TASK ITEM:
When the line containing "left shoulder: (273, 287)" appears in the data below, begin copying there and stop only after the line containing "left elbow: (212, 330)".

(Beginning of DATA TO EXAMINE)

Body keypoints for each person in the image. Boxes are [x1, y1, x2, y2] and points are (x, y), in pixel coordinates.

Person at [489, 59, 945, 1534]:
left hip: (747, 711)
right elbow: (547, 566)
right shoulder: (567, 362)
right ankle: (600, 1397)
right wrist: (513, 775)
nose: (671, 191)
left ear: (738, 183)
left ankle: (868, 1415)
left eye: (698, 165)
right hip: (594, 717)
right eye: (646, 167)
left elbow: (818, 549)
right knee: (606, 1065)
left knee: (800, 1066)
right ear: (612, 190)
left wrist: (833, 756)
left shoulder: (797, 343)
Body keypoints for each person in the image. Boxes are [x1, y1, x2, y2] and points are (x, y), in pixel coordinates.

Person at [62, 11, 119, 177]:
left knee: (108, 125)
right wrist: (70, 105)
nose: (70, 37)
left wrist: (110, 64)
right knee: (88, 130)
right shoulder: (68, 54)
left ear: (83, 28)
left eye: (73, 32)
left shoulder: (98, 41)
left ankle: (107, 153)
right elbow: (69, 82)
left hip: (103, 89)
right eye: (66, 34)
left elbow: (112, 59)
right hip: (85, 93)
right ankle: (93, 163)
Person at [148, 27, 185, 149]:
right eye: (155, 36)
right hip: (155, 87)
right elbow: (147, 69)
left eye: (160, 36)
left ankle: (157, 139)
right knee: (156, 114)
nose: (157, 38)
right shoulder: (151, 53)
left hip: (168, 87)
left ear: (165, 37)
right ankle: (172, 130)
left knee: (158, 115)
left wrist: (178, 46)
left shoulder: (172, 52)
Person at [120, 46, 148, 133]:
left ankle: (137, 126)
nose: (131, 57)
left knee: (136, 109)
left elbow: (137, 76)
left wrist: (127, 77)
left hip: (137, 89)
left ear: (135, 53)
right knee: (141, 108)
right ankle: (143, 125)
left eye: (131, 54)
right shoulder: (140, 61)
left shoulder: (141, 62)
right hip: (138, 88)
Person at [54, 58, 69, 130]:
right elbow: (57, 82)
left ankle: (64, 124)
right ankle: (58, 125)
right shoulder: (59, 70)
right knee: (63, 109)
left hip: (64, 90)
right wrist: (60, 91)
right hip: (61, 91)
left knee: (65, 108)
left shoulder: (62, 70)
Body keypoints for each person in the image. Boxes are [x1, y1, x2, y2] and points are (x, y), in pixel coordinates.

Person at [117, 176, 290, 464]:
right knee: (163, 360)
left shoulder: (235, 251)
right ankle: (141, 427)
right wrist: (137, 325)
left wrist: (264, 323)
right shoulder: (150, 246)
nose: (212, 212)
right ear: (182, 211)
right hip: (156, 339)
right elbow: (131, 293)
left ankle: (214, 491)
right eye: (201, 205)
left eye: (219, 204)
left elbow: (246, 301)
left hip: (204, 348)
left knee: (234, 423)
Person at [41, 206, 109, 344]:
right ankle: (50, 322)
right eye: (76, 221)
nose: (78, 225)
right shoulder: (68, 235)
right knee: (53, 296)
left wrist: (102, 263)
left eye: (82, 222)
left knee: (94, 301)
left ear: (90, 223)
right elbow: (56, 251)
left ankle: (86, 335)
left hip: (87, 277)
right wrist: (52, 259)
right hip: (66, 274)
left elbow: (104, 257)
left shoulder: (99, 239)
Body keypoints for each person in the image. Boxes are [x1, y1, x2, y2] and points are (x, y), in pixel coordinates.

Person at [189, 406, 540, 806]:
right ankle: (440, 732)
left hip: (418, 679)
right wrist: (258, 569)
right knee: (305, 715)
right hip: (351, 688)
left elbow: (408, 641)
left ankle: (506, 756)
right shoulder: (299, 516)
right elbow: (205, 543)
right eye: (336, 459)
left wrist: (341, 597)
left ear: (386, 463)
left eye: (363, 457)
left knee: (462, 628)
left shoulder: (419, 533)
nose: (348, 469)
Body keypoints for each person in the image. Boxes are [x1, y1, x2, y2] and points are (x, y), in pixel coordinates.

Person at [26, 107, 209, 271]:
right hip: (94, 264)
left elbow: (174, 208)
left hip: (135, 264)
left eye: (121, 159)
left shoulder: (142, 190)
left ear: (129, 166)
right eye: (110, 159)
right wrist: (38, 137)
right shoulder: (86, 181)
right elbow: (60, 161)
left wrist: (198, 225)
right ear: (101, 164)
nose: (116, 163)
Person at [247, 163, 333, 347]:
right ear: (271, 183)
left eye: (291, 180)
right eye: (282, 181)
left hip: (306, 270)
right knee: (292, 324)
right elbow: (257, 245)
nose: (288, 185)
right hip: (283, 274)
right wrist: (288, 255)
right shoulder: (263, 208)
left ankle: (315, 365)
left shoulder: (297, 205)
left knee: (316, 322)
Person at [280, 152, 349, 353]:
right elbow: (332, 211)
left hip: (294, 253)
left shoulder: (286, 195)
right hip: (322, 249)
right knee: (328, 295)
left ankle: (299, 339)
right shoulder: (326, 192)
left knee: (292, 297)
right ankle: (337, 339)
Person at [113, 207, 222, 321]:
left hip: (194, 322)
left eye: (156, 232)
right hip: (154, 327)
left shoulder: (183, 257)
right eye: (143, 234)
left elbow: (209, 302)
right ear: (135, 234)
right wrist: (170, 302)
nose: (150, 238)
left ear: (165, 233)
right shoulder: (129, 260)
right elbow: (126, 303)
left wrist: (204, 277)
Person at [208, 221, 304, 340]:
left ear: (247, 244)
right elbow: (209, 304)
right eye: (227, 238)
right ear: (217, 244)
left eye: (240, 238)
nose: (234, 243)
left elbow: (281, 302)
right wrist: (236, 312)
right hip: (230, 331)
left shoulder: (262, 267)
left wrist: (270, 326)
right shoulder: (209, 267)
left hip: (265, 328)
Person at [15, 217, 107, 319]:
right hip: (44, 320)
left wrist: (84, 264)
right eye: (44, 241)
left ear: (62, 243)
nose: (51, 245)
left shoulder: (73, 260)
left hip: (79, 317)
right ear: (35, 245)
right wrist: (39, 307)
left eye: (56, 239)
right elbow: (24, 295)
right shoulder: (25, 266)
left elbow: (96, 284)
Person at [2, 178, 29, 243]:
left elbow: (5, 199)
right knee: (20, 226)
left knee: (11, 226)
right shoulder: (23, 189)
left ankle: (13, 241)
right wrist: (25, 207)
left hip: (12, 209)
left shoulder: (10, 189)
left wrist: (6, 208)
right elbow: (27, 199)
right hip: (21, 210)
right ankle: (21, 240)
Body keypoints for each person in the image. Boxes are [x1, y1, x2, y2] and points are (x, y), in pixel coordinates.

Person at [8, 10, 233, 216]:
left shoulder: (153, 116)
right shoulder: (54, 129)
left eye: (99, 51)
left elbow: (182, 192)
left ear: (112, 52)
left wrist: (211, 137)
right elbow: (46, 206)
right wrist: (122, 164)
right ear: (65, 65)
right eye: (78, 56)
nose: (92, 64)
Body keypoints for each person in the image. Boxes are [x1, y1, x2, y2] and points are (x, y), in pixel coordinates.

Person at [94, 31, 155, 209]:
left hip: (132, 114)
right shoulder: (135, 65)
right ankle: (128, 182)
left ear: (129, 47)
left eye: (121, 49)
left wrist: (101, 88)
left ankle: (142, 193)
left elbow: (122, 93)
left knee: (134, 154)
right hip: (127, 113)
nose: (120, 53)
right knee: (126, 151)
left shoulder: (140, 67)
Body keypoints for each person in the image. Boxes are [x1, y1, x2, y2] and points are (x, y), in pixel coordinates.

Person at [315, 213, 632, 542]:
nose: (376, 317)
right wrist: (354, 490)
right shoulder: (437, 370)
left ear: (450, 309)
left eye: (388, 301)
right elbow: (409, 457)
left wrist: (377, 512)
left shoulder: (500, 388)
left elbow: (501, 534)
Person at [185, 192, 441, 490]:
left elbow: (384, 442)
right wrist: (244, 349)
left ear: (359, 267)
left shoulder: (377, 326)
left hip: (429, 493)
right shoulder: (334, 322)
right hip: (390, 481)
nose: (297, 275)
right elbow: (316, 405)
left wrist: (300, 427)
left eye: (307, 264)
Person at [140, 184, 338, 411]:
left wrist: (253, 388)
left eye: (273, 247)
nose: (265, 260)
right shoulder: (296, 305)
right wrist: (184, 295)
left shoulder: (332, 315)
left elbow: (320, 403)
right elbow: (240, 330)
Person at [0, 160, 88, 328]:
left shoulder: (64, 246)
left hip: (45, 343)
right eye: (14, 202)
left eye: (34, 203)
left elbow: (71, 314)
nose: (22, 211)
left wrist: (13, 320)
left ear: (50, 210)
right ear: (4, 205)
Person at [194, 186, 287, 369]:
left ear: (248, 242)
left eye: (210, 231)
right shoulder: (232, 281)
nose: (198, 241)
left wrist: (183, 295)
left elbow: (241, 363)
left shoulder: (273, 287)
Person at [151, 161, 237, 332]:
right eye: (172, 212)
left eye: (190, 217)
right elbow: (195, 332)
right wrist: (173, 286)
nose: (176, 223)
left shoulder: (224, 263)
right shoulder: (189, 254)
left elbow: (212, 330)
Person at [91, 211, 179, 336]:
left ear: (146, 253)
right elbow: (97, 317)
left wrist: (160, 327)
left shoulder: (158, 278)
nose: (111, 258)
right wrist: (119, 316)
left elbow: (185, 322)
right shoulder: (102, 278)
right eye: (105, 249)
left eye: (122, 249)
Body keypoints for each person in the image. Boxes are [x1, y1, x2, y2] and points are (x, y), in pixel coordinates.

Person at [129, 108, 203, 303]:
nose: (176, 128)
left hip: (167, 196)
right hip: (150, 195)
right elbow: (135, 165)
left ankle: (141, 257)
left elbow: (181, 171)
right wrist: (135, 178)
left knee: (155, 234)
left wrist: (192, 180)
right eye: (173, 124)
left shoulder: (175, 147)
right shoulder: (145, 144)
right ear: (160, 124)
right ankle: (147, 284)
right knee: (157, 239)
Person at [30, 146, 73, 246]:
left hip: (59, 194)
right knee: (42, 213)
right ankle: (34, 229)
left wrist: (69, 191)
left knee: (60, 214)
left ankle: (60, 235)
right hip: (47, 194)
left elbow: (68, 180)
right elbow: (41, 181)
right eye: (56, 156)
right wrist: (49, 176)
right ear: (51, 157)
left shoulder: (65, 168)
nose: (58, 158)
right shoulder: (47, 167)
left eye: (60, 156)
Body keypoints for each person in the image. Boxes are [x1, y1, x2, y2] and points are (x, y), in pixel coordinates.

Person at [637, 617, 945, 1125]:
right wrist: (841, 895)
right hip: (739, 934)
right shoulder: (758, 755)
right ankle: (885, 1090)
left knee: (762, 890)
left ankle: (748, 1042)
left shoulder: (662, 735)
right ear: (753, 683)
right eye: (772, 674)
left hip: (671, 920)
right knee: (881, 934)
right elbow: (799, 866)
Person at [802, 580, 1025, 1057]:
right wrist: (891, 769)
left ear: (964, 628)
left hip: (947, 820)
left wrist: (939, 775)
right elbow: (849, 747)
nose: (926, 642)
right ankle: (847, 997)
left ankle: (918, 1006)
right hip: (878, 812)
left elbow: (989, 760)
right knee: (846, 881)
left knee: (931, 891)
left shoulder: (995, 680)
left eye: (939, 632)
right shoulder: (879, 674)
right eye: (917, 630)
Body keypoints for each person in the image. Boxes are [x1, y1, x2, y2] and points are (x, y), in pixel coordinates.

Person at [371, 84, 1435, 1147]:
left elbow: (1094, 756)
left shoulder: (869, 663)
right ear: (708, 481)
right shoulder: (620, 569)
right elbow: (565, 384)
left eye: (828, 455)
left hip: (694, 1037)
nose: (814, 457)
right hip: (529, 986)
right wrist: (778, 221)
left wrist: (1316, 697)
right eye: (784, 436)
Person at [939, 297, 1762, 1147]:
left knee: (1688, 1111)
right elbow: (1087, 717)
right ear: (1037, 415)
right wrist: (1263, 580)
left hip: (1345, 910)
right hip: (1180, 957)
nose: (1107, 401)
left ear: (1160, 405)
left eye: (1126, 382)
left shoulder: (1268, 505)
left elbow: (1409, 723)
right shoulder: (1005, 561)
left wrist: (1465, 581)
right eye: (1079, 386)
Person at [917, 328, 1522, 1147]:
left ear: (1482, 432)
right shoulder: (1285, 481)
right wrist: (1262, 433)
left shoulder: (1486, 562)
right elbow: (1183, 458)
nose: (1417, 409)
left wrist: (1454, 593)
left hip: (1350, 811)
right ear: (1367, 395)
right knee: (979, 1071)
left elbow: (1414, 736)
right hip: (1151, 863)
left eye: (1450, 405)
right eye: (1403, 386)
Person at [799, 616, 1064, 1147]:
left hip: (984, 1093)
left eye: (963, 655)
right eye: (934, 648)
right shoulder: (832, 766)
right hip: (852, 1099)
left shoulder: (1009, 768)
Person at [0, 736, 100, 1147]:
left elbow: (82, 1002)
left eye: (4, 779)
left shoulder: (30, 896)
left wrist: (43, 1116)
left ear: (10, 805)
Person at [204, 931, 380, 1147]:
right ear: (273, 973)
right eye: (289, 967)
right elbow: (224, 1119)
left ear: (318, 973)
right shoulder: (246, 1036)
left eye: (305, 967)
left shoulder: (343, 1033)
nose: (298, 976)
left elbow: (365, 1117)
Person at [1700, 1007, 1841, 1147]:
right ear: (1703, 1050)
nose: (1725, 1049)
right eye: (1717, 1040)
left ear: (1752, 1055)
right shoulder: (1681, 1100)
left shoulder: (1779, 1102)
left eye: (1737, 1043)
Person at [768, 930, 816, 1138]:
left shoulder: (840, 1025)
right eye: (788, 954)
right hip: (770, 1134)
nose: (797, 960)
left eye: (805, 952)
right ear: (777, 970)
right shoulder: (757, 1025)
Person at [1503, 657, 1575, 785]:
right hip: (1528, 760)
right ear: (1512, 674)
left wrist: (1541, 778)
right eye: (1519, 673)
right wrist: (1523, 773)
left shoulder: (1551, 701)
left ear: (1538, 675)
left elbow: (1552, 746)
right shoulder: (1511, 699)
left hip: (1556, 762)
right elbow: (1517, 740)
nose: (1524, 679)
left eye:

(End of DATA TO EXAMINE)

YOUR RESPONSE:
left shoulder: (273, 287)
Person at [151, 161, 237, 332]:
right eye: (172, 212)
left eye: (190, 217)
right elbow: (195, 332)
right wrist: (173, 286)
nose: (176, 223)
left shoulder: (224, 263)
right shoulder: (189, 254)
left elbow: (212, 330)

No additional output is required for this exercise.